Practical Christianity in both senses of the word…
As usual, the bishops left in droves. Indeed, they paid homage to the usurper ‘without exception and willingly’ (Dümmler). Just two months after Charles’ deposition, his notary and chancellor Bishop Waldo of Freising visited the new ruler. According to the synodal records, the great assembly in Mainz, which met just six months later, did not say a word of disapproval about the overthrow of the emperor. On the contrary. The synod, which once again spoke at length in favour of the (indeed immense) church property and the payment of tithes to the clergy and against the fornication of clerics—had they even fathered children with their sisters—already ordered everyone to pray for the new King Arnulf and his wife in its first canon.
Of course, it did not help at all that Charles sent the rebellious nephew that supposed piece of ‘wood from the holy cross of Christ’ on which Arnulf had once sworn allegiance to him, ‘so that he would not act so cruelly and barbarously against him, remembering his oaths’. For even if the rather hardened prince shed tears at the sight, he naturally ‘ruled the realm at will’ (Annales Fuldenses). After all, Archbishop Liutbert of Mainz provided the emperor, who had ‘become a beggar’, with a minimum subsistence level until the new lord—begged by the fallen prince—gave him a few farms in Alemannia ‘out of mercy, for his usufruct until the end of his life…’
But the end of his life came surprisingly quickly for Emperor Charles III, who died on 13 January 888, abandoned by all, near Neudingen on the upper Danube. According to the Annales Vedastini even ‘strangled by his own’, not so impossible; ‘in any case he soon ended his present life in order, as we believe, to possess the heavenly one’. The Fulda Yearbooks, however, claim ‘for he stayed only a few days full of piety in the places granted to him by the king, and after Christ’s birthday he happily ended his life on 13 January; and miraculously, while he was honourably buried in the church of Reichenau, many spectators saw heaven open’. The everlasting Christian lies! Meanwhile, the victor allowed himself to be courted by the East Frankish and Slavic nobility in Regensburg ‘and celebrated the Lord’s birthday and Easter there with honour’.

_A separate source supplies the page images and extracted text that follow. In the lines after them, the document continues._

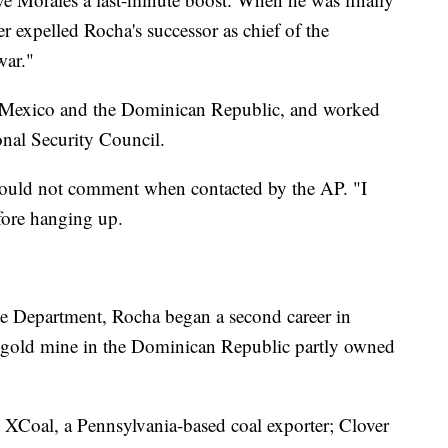
ader expelled Rocha's successor as chief of the
war."
s, Mexico and the Dominican Republic, and worked
onal Security Council.
would not comment when contacted by the AP. "I
efore hanging up.
te Department, Rocha began a second career in
 a gold mine in the Dominican Republic partly owned
at XCoal, a Pennsylvania-based coal exporter; Clover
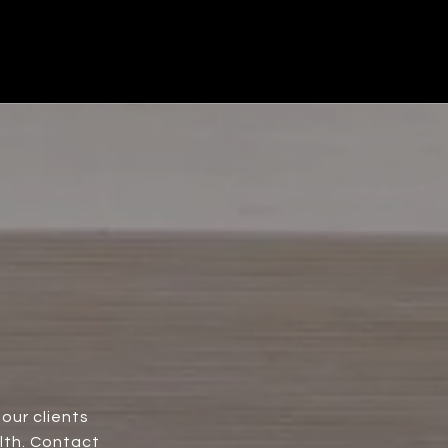
our clients
lth. Contact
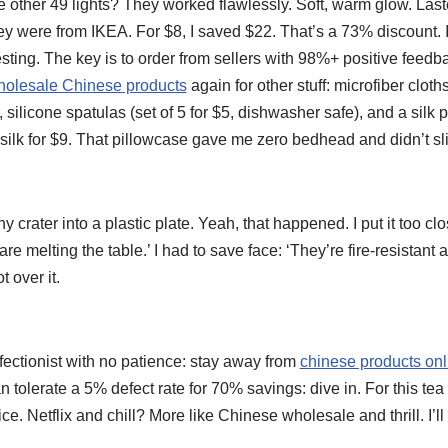
the other 49 lights? They worked flawlessly. Soft, warm glow. Last
hey were from IKEA. For $8, I saved $22. That’s a 73% discount.
sting. The key is to order from sellers with 98%+ positive feedb
holesale Chinese products
again for other stuff: microfiber cloth
 silicone spatulas (set of 5 for $5, dishwasher safe), and a silk 
ilk for $9. That pillowcase gave me zero bedhead and didn’t sli
ny crater into a plastic plate. Yeah, that happened. I put it too cl
re melting the table.’ I had to save face: ‘They’re fire-resistant at
t over it.
fectionist with no patience: stay away from
chinese products on
tolerate a 5% defect rate for 70% savings: dive in. For this tea l
rice. Netflix and chill? More like Chinese wholesale and thrill. I’ll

After the end of the last ruler over the Carolingian empire as a whole, a series of kingdoms emerged, now forever. The only Carolingian among the new rulers was Arnulf of Carinthia, albeit an illegitimate scion of the dynasty and therefore with at least a dubious right to the throne. The West Franks raised Count Odo of Paris, the legendary defender of the city. In Burgundy, the Guelph Rudolf founded a new kingship in 888. In Italy, two members of the Frankish high nobility, Berengar of Friuli and Wido of Spoleto, fought for power.
The Carolingian state as a whole had played out its role. The title of emperor became a bone of contention between Italian petty princes. The last shadow emperor of the dynasty, Louis III the Blind, a son of Boso, died around 928, having become emperor in Italy in 901, blinded there in 905 and thus practically incapable of ruling. However, the papacy had gained considerable power under the Carolingians of the 9th century, the foundation of its further rise in the 11th century.